(Dataset records)
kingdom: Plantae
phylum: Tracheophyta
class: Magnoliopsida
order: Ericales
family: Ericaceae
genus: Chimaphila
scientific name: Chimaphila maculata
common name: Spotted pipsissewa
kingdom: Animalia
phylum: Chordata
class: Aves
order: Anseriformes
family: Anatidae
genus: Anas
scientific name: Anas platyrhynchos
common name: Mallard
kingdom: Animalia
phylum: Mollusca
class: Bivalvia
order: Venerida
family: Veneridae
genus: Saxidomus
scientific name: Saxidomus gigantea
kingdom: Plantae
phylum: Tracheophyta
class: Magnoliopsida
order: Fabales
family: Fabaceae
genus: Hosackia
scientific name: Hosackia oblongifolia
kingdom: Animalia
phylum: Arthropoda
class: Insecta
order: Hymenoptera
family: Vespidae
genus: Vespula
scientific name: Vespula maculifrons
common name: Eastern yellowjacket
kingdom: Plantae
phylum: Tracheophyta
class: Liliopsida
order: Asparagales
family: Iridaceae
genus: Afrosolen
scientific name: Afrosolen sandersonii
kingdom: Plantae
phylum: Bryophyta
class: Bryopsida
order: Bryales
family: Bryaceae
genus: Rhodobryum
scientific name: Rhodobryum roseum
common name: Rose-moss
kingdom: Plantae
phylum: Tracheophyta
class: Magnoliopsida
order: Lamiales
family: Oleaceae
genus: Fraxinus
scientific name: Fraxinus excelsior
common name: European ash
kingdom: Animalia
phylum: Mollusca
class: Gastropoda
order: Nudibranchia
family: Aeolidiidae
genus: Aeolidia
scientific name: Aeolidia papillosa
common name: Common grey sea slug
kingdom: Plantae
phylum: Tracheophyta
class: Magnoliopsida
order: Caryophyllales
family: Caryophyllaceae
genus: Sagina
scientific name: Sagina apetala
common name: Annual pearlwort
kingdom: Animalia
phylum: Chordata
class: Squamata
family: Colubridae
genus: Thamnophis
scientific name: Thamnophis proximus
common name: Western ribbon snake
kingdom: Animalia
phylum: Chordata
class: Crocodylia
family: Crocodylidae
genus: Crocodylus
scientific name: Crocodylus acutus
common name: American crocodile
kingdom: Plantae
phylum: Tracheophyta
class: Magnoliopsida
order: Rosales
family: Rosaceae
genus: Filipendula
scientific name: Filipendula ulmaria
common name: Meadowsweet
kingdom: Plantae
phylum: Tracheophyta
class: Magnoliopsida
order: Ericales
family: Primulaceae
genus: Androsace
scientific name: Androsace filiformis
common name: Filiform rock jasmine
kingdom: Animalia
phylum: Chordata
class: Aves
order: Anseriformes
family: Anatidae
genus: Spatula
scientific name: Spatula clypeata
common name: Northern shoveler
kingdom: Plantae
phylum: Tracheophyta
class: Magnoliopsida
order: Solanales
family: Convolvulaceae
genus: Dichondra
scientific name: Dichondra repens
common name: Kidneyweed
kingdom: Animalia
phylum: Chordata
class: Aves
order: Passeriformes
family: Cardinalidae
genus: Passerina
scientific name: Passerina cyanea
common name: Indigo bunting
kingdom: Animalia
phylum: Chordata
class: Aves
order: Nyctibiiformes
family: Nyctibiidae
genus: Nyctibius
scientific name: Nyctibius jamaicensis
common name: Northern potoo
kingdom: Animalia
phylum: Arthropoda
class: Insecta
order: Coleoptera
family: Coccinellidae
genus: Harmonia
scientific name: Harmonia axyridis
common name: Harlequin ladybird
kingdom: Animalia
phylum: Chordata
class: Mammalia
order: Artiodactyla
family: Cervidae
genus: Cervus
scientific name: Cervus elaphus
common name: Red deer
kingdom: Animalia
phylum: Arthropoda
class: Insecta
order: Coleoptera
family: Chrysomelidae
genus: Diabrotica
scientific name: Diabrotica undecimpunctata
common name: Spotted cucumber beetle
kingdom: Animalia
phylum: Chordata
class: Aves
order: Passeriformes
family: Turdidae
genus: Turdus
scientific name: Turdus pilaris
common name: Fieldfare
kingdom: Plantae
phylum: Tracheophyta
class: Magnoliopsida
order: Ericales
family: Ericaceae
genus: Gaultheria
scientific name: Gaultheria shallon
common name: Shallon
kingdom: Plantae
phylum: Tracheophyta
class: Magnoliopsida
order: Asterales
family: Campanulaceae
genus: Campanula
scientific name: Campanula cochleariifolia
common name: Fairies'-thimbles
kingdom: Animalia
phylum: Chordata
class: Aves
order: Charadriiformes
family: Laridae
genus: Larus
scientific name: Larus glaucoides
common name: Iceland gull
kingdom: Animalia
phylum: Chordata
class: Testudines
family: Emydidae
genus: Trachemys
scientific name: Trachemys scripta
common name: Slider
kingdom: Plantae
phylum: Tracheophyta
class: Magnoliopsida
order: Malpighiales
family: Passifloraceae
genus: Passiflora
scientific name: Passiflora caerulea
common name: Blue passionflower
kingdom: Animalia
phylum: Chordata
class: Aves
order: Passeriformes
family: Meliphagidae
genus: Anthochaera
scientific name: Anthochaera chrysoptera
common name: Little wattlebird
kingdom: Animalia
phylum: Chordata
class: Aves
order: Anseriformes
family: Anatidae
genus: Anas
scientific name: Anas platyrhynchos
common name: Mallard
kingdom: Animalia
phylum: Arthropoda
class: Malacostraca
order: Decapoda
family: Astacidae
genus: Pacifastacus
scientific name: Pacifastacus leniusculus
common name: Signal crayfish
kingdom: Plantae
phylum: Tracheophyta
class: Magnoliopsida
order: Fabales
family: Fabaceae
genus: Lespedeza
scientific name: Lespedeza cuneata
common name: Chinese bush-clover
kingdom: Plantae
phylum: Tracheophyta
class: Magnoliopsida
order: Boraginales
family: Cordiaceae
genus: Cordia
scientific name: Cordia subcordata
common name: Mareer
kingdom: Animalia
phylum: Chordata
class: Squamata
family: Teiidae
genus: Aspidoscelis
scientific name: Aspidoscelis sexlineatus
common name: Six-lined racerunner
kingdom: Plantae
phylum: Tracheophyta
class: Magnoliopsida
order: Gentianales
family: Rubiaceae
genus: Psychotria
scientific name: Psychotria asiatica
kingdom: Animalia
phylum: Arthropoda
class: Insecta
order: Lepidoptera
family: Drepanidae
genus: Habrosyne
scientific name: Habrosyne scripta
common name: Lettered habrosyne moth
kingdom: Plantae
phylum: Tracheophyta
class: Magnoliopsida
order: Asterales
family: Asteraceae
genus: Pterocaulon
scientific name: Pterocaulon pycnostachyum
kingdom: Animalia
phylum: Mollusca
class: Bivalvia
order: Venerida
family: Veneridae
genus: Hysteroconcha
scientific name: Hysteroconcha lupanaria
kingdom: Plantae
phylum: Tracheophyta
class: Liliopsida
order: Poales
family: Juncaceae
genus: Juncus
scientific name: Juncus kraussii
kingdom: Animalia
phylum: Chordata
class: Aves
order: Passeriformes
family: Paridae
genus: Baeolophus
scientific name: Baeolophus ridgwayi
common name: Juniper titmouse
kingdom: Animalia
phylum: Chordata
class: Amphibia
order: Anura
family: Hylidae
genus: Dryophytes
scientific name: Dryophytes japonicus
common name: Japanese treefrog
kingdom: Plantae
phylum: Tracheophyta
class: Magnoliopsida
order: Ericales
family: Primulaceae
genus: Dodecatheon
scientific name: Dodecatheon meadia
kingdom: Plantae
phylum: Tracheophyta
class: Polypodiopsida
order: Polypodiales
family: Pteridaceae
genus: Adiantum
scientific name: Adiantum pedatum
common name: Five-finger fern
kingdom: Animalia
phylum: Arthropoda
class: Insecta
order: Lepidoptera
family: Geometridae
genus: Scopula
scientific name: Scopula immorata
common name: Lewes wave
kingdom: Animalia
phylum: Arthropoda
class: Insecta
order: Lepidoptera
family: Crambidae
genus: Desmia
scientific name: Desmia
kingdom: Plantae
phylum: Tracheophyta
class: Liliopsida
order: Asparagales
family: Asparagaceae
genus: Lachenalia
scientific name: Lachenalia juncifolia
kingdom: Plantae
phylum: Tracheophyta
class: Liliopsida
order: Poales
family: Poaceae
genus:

**Description of the task**
Copy verbatim the part of the entries above that opens with the line containing "scientific name: Harmonia axyridis" and closes with the line containing "scientific name: Turdus pilaris", including both of those lines.

**Task solution**
scientific name: Harmonia axyridis
common name: Harlequin ladybird
kingdom: Animalia
phylum: Chordata
class: Mammalia
order: Artiodactyla
family: Cervidae
genus: Cervus
scientific name: Cervus elaphus
common name: Red deer
kingdom: Animalia
phylum: Arthropoda
class: Insecta
order: Coleoptera
family: Chrysomelidae
genus: Diabrotica
scientific name: Diabrotica undecimpunctata
common name: Spotted cucumber beetle
kingdom: Animalia
phylum: Chordata
class: Aves
order: Passeriformes
family: Turdidae
genus: Turdus
scientific name: Turdus pilaris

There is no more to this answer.